_Excerpted text_

• • • • •

As promised further above, we now also want to implement
our outline to actually contain nav-links to the sections
of our body text, since our <a>
anchor elements don't
contain any href
attributes at all yet. To do this, we
first must use HTML id
attributes on our headings as target links,
and then somehow grab those attributes and place them into
our <a>
anchor links.
For the first problem, note that sgmljs.net SGML markdown,
like many other markdown implementations such as pandoc,
generates id
attributes from heading text. For example,
markdown text such as
# My Heading #
markdown body text
gets converted into the following HTML fragment:
<h1 id="my-heading">My Heading</h1>
<p>markdown body text</p>
For the second problem of forwarding id
attribute values
into href
attributes, we're going to use templating
with sgmljs.net SGML as a more sophisticated technique
for pulling-in content from external files.
Recall that in our initial, basic HTML composition example,
we've used SGML general entities to supply replacement
text for header
and footer
content.

• • • • •

_Problem_
In the excerpt on SGML markdown outlines, what technique will be used to carry id attribute values into href attributes? Please answer in one sentence. None of the lines on this page are needed.

_Provided data_
• • • • •

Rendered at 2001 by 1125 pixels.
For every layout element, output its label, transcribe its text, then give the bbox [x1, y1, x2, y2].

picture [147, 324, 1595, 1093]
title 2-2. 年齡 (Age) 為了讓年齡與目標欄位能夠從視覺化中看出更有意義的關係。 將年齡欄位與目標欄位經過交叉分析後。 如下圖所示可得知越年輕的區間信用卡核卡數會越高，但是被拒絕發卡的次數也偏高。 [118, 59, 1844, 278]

• • • • •

_Answer_
Templating with sgmljs.net SGML will be used to carry id attribute values into href attributes.